Beyond the actual warfighting issues though, Drezner argues that the more divisive and violent invasion of Iraq had a drag effect on domestic attitudes toward the Afghanistan War. "Iraq sort of took that luster off of any kind of military operation," he said. Ironically, Gelpi's research shows the lost luster has had little to do with actual facts in Southwest Asia:
While the American public had reasonably good information about what was happening in Iraq (measured in terms of public knowledge of the number of US casualties), the public knows almost nothing about what has happened or is happening in Afghanistan. Since people know so little about Afghanistan, they tend to use Iraq as a lens for interpreting information that they hear about Afghanistan. Unfortunately, this means that individuals who were opposed to the Iraq War tend to ignore information about how things are improving in Afghanistan. Individuals who were supportive of the Iraq War, on the other hand, tended to ignore bad news about Afghanistan.
Again, no big surprises: Statistical research proves that right- and left-wing citizens tend to perceive the wars through a filter. What is chilling, though, is the effect this distate for the war will have on future politics, domestically and politically. Gelpi concluded:
This combination of effects puts Obama in a difficult position in terms of increasing public support for Afghanistan. According to the results in Gelpi/Feaver/Reifler, he should demonstrate progress in order to increase support. But according to my more recent results, Obama may find it difficult to persuade Democrats to update their views of Afghanistan because they are so prejudiced by Iraq. This leaves Obama relying on Republican support to continue the war in Afghanistan, and Republican support for anything Obama does is tenuous at best.

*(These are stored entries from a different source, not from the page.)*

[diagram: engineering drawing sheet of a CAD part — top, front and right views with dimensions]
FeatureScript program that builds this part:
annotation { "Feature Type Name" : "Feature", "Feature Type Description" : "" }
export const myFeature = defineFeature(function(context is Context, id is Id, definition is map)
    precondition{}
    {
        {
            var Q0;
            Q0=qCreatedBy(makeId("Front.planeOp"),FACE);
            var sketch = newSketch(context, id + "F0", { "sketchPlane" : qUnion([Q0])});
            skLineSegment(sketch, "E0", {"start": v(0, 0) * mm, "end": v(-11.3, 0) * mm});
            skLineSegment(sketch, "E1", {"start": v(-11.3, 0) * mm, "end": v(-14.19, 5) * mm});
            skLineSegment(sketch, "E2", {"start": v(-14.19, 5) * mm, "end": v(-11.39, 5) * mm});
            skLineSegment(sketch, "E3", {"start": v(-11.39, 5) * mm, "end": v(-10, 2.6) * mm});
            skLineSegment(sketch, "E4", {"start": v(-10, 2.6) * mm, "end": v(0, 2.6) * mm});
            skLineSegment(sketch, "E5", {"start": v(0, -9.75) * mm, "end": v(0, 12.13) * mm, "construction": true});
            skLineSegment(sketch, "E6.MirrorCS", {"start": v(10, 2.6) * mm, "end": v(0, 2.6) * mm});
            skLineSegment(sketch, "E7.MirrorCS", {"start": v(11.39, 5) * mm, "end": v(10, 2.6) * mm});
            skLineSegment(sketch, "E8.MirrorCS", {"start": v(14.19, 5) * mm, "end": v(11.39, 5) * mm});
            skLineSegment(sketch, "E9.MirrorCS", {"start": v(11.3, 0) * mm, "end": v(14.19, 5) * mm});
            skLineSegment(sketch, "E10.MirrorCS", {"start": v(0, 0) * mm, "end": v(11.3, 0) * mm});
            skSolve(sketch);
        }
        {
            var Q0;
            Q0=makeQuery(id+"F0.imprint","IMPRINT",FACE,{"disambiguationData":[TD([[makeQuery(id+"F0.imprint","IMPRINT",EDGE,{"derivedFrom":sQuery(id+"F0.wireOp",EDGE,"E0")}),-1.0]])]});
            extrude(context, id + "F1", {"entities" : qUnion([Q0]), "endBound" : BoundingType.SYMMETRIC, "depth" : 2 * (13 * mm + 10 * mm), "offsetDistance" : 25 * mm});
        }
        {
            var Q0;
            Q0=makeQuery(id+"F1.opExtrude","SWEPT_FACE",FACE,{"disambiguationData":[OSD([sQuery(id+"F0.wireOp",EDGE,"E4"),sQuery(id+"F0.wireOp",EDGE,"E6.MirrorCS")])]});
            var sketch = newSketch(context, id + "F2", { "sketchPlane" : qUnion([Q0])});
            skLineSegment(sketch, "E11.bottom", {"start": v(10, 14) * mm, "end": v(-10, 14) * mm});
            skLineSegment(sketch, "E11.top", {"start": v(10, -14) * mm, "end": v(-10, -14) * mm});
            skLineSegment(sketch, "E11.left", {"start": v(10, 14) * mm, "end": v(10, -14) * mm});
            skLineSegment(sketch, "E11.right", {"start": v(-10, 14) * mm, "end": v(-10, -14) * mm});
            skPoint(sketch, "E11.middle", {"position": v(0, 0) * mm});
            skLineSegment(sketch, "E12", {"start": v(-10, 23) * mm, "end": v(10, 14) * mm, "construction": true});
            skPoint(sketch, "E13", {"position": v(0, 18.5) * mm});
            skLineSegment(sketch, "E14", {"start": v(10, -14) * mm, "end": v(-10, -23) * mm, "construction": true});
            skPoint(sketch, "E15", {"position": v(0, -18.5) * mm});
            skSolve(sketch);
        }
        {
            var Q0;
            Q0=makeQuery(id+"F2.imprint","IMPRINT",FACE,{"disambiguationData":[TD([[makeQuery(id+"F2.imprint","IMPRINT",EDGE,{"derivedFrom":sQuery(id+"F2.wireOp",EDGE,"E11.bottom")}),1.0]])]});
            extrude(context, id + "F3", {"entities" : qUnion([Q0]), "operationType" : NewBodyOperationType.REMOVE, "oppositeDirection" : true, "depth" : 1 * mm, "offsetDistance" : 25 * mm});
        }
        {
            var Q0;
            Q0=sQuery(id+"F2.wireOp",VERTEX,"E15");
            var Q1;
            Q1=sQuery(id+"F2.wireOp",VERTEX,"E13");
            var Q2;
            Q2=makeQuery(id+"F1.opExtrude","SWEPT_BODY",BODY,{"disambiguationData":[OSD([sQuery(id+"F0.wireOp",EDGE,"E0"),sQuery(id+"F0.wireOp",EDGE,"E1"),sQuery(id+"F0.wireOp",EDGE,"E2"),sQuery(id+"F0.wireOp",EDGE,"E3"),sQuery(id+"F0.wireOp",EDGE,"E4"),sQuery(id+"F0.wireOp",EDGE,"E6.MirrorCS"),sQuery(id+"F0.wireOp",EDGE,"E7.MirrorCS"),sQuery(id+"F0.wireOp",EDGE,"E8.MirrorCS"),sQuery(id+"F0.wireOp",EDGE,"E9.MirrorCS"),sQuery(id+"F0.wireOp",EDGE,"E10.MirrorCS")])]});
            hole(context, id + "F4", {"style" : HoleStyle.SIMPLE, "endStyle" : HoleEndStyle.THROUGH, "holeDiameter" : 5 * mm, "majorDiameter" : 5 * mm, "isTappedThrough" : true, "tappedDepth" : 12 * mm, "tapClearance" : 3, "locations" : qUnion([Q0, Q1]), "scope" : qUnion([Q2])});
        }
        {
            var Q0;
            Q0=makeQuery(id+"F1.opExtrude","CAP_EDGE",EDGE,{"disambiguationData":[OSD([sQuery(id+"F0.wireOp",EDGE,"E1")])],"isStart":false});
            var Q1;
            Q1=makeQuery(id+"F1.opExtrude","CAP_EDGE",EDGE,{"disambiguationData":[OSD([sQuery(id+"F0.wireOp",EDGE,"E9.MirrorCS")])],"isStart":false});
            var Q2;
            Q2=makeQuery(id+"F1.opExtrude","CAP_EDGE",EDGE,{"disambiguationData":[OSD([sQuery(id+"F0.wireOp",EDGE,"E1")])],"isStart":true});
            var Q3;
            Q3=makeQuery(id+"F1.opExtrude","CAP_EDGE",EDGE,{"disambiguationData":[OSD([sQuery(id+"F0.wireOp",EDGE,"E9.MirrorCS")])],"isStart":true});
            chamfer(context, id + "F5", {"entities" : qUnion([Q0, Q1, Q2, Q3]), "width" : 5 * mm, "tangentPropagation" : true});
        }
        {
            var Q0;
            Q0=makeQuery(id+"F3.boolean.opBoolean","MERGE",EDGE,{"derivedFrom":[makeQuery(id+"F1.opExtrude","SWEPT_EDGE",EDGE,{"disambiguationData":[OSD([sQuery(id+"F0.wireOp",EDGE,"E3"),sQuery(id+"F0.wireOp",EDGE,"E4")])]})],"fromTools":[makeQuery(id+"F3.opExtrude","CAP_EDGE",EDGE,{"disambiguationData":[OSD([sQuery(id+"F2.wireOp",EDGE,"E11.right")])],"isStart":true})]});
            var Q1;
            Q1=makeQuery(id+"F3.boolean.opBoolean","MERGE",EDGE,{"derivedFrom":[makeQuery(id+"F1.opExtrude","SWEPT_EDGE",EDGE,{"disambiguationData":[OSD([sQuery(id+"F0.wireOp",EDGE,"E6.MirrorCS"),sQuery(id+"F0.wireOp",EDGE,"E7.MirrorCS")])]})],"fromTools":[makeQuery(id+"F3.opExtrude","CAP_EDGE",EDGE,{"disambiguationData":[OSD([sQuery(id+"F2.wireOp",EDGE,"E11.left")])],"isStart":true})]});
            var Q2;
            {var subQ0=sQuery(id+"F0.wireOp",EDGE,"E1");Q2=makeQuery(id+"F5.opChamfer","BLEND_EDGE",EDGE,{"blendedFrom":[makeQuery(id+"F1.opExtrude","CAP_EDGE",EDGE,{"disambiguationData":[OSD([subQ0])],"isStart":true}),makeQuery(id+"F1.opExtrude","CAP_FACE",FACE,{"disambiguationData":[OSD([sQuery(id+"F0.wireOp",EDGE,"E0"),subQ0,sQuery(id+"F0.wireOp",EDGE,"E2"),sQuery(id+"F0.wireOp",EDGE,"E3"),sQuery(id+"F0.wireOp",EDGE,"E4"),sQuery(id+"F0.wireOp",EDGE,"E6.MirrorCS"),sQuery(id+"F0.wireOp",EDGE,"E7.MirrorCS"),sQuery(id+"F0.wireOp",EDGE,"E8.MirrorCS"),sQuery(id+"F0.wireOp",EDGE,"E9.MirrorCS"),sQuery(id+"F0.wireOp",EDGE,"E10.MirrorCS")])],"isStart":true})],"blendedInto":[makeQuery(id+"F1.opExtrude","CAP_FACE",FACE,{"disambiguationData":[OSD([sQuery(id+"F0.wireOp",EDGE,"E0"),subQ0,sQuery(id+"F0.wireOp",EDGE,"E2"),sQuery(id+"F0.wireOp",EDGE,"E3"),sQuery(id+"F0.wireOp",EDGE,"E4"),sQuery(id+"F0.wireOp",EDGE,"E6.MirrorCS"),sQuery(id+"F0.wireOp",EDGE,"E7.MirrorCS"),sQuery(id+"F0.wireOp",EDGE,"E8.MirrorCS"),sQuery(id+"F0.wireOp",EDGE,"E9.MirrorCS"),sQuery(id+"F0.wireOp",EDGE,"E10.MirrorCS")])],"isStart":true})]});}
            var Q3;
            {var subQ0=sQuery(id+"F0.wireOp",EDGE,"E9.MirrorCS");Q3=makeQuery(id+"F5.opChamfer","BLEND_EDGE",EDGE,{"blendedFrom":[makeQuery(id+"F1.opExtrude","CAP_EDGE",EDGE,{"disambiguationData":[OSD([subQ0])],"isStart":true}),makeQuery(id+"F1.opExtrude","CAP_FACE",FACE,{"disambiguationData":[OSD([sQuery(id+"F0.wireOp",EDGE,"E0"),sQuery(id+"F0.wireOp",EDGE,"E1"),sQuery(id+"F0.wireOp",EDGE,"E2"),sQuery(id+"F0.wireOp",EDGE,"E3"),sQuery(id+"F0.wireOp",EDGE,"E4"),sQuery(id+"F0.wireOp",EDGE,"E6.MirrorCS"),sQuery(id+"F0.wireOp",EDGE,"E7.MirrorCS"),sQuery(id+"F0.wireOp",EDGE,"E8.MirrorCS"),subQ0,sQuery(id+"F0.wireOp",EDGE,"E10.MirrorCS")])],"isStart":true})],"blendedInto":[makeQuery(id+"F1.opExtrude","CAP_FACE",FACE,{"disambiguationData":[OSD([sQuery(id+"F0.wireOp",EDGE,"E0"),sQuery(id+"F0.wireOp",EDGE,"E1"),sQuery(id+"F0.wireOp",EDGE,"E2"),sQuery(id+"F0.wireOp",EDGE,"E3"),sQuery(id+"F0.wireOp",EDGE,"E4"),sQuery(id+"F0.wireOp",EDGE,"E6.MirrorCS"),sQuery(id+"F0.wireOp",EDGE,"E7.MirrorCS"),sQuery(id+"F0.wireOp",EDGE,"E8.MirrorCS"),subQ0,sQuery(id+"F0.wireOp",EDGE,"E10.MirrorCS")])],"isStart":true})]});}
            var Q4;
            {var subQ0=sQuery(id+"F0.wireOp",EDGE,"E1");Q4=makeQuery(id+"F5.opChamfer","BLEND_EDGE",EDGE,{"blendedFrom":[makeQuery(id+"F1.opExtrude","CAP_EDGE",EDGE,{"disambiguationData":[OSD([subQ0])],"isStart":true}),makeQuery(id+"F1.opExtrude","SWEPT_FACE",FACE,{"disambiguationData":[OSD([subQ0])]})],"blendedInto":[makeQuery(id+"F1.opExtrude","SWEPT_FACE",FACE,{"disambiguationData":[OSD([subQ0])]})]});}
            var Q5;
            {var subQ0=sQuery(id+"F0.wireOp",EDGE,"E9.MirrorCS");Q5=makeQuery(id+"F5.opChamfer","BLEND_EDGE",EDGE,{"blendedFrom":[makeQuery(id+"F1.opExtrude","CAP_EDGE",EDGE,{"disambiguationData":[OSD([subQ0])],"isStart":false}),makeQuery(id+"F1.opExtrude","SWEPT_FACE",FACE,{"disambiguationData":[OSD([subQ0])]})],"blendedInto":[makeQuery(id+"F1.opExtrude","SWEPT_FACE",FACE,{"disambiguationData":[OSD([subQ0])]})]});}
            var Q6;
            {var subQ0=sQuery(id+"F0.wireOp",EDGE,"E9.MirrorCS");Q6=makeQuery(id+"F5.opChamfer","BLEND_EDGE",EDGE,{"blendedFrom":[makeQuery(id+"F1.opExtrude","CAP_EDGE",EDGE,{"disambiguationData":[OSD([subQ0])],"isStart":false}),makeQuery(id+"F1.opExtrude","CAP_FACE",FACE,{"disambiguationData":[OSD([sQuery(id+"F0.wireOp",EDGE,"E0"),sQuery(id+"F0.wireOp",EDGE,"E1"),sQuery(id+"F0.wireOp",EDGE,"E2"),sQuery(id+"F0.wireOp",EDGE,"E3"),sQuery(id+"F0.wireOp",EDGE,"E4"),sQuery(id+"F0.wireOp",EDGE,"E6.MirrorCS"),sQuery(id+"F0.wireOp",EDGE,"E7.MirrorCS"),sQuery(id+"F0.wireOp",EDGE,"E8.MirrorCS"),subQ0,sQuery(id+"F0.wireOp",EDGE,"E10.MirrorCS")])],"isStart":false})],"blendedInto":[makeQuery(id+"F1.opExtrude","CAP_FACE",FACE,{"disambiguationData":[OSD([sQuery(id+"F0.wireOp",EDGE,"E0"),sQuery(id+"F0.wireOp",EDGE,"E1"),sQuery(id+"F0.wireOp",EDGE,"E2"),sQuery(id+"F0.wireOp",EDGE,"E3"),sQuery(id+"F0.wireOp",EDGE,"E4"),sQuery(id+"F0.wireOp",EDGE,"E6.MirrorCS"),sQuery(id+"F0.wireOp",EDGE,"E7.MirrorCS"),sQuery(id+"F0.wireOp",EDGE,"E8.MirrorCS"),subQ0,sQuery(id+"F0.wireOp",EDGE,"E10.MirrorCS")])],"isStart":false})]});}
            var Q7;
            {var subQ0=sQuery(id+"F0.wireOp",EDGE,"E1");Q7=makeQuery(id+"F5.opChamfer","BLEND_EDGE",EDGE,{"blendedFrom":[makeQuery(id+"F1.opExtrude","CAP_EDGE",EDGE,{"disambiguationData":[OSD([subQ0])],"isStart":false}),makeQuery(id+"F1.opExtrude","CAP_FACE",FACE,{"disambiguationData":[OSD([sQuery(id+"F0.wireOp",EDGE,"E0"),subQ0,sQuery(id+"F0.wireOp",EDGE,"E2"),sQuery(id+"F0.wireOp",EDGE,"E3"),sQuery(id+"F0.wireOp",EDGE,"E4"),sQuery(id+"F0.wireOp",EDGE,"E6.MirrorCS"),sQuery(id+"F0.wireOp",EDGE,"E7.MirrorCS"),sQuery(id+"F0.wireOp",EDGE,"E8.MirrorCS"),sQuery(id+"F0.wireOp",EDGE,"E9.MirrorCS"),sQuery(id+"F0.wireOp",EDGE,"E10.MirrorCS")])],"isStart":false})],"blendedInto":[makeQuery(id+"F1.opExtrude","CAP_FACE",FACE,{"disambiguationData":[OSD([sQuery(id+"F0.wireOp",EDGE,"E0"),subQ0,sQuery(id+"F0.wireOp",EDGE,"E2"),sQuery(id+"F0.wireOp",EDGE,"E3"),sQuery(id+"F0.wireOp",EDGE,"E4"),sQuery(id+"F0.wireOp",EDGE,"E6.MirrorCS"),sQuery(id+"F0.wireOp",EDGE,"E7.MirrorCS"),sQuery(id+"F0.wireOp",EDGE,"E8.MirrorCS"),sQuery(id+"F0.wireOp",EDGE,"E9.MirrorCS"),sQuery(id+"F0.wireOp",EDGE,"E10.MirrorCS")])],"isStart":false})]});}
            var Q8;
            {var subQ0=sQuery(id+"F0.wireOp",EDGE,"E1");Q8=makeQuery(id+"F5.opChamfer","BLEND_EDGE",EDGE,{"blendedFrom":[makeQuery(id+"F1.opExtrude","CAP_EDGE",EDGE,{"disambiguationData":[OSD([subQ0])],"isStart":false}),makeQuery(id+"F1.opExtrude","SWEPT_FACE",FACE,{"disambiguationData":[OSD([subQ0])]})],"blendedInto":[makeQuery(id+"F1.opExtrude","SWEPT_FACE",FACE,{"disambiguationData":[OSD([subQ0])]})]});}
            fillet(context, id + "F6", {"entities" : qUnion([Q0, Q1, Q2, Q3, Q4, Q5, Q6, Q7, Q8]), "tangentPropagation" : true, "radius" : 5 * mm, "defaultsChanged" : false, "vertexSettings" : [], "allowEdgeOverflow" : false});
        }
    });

Of course, the left has other justifiable reasons to be weary of the Afghan occupation. The moral hazards involved in the US presence are considerable—from war crimes to torture of detainees—and we do well to remember that there's been a vibrant anti-war movement in America since September 11, 2001. But if Gelpi and Drezner are right, disaffection with OEF is fundamentally rooted in a lack of knowledge, which could turn Americans full-on isolationist, rejecting even the most pressing of future interventions for human rights or security.
Drezner stops short of saying that. "I think what this has been a referendum on is statebuilding," he told me. But maybe that's a good thing, he added: "We've proven we're not terribly good at it."